The altar proposed is liturgically unsuitable.
Decorated sculptural altars are already difficult to properly vest with antependia in the accepted liturgical fashion; furthermore, if the conceptual art is true to life, the abstracted sculptural decoration, especially the pillars and the mandorla around the figure of the Dead Christ, lacks the subtlety of similar works in the church.
The Pelican Ambo: a baffling exercise in misplaced and unduly novel symbolism.
The Pelican ambo, while likely to be beautiful piece of metalwork, nonetheless is equally symbolically awkward, and, as with most modern ambos, misnamed, as it is essentially a glorified reading-desk. The pelican's Passion imagery is alien to the long iconographic tradition of ambos. Furthermore, the iconography--which depicts a family of pelicans representing a Christian family living under the Gospel--shifts the emphasis from the proclamation of the Word to our reception of it, and exchanges the Christological symbolism of the pelican for a more horizontal one. Even when one sets aside the question of symbolic propriety, the Christian pelican is a creature of myth and legend and to depict it with the gawky zoology of the real thing divests it of its sacrificial majesty.
The cathedra: architecturally naive and not in line with current rubrics.
One final criticism concerns the cathedra. The proposed canopy has since been discontinued, and while I am quite fond of canopies, one has to face up to facts and admit they're no longer allowed. More to the point, putting a canopy over the bishop's chair when the altar stands naked, would be a remarkable display of symbolic insensitivity; in this instance, it can be chalked up to the superficial sort of Gothic being practiced by the renovators. (Sadly, a tester over the new main altar is probably also impossible.)
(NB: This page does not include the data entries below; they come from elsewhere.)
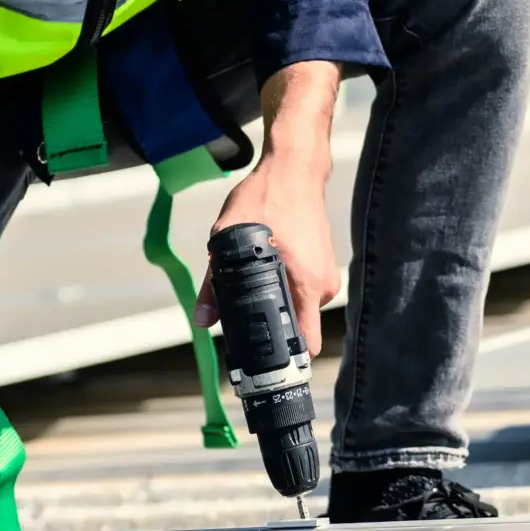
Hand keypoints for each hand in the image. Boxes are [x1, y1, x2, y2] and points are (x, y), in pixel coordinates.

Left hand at [199, 62, 341, 353]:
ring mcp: (326, 277)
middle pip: (296, 328)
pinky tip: (270, 266)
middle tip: (244, 306)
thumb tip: (203, 320)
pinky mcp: (323, 269)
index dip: (282, 357)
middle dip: (270, 323)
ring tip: (257, 275)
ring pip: (297, 309)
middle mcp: (322, 286)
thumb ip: (215, 283)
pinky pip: (302, 293)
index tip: (261, 362)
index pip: (304, 343)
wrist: (294, 168)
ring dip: (276, 301)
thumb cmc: (266, 197)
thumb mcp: (227, 237)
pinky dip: (285, 287)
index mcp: (306, 283)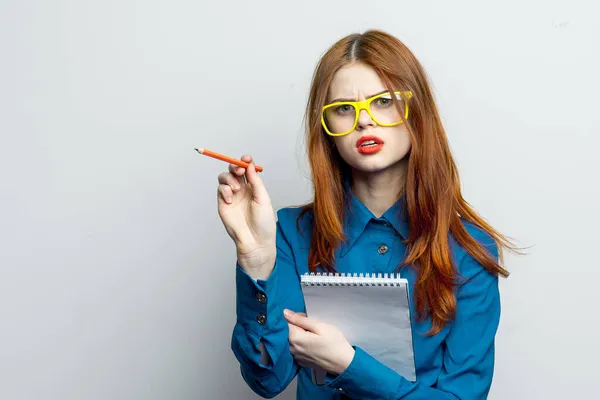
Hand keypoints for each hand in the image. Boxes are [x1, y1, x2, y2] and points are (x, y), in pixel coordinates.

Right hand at [217, 154, 275, 279]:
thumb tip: (250, 165)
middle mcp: (242, 189)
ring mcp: (232, 196)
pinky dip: (225, 190)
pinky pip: (220, 189)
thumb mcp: (263, 198)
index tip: (246, 158)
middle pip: (234, 170)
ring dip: (229, 179)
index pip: (247, 169)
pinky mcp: (223, 203)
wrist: (255, 240)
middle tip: (240, 171)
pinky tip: (231, 199)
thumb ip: (256, 181)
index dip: (245, 161)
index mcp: (254, 187)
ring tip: (237, 190)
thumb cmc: (263, 222)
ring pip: (224, 177)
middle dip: (235, 166)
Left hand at [284, 309, 354, 374]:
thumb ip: (300, 319)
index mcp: (295, 338)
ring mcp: (296, 357)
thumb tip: (285, 312)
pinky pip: (297, 348)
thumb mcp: (319, 326)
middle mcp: (292, 349)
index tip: (308, 320)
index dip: (298, 318)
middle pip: (289, 331)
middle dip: (299, 327)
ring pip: (293, 340)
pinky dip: (302, 345)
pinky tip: (313, 345)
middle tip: (314, 328)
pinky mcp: (301, 362)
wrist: (344, 363)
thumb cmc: (334, 343)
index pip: (287, 322)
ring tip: (314, 337)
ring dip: (300, 336)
It would also be better, to stress the linkage of the cathedra to the altar, for it to be made of stone. Wooden cathedras are appropriate in churches where the choirstalls seat a cathedral chapter, but St. Mary's has none, and since the chancel is likely to house a robed lay choir, a wooden throne would be unsuitable.
Cardinal Pell is a great and good man, and one of the lights of the Church under the Southern Cross. He should not be blamed for these bad artistic choices, and indeed, for having the vision to consider Gothic forms at all in his renovation, he should be thanked. However, the Cathedral does not really need any changes at this point in history, and indeed, may be rendered redundant in a few decades. If the design must continue, the designers must more fully the challenge they have been given and seriously study the Gothic that Wardell derived so much beauty from in his original project.
The design has been undertaken at breakneck speed, to spruce up the church for the arrival of the Vicar of Christ. Still, this does not mediate the lesser quality of the work proposed, nor the lack of proper attention paid by the designers to certain liturgical questions. In this time of continued liturgical flux, my advice to the Cathedral is to wait a century or two, see which way the priest is facing, and then start worrying about redecorating. Otherwise the work may prove to be an intrusive addition to this most historic of Australia's precious and small patrimony of church architecture. Cardinal Pell, his cathedral, and Australia, deserve better.